At a broader level, the Water Resilience Coalition, which Ecolab co-founded, illustrates what coordinated action looks like at scale. Forty-two companies representing approximately US$5tn in market value are working together across 100 priority basins, with an impact touching more than three billion people. The coalition is designed to produce measurable, sustainable change.
“Partnerships create scale, speed and credibility – and they’re essential to addressing water scarcity while supporting long-term business performance,” Emilio says. “Progress depends on collaboration, common metrics and turning data into action.”
Sustainability as a catalyst for resilience and long-term value creation
Emilio’s broader argument is that sustainability, when integrated properly into business strategy, does not constrain performance – it strengthens it. His framing of the role of Chief Sustainability Officer is explicitly that of a change agent rather than a compliance function. The shift he is trying to drive is from reactive resource management to predictive, performance-driven operations.
That means deploying smart technology, circular water strategies and nature-based solutions not as separate sustainability initiatives but as components of a broader strategy.
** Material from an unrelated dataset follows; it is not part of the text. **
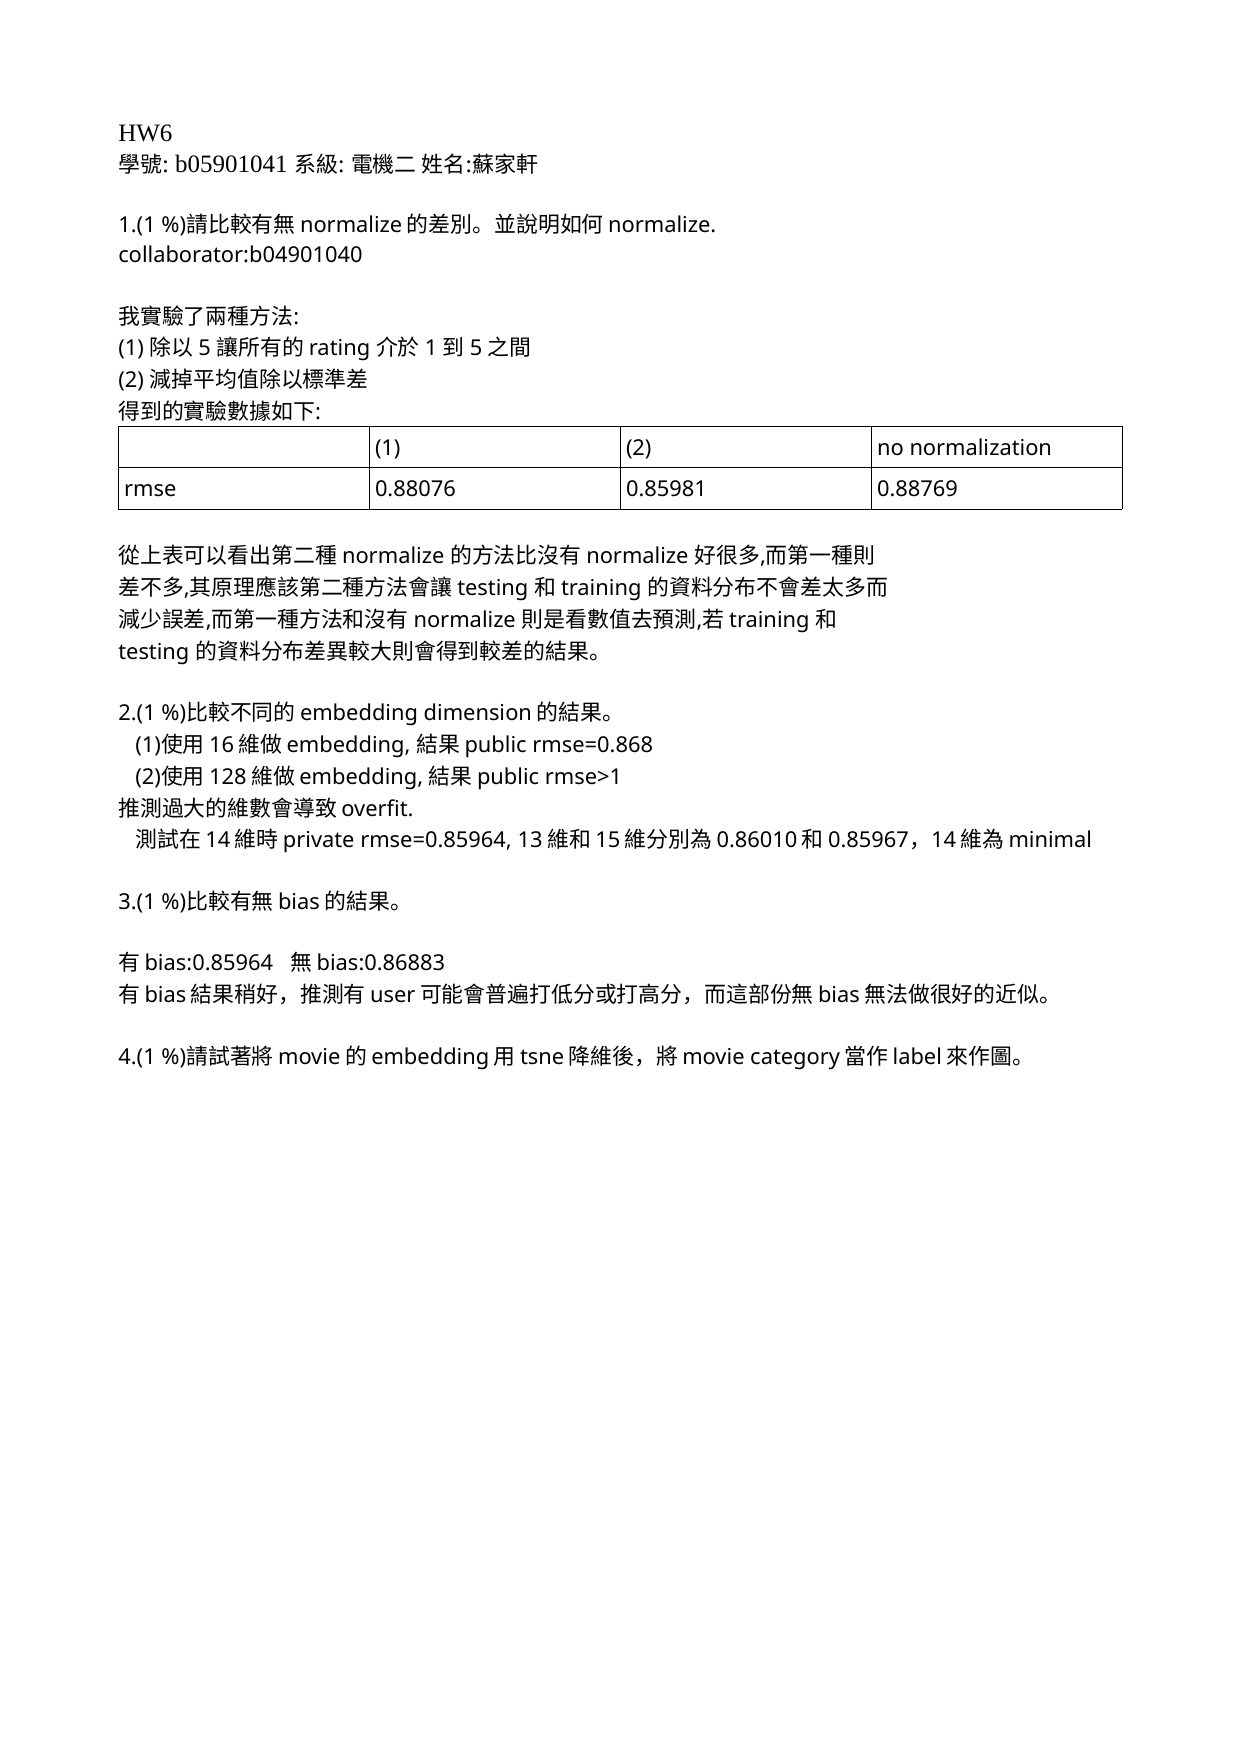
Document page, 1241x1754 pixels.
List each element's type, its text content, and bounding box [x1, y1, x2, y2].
The Water Use Efficiency Index, in this model, is a mechanism for moving every site towards best-in-class operations with direct links to business outcomes.
For the data centre sector, this matters because the pressure is structural. AI workloads will not become less water-intensive on their own. The regions where capacity is being built will not become less water-stressed by default. The question is whether operators approach those constraints as fixed costs or as design parameters to be optimised.
“The companies that will lead are those that deliver best-in-class performance while using fewer resources consistently and at scale,” Emilio says. “The future is clear: decoupling growth from resource intensity.
“When powered by digital and AI, sustainability becomes a catalyst for resilience, profitability and long-term value.”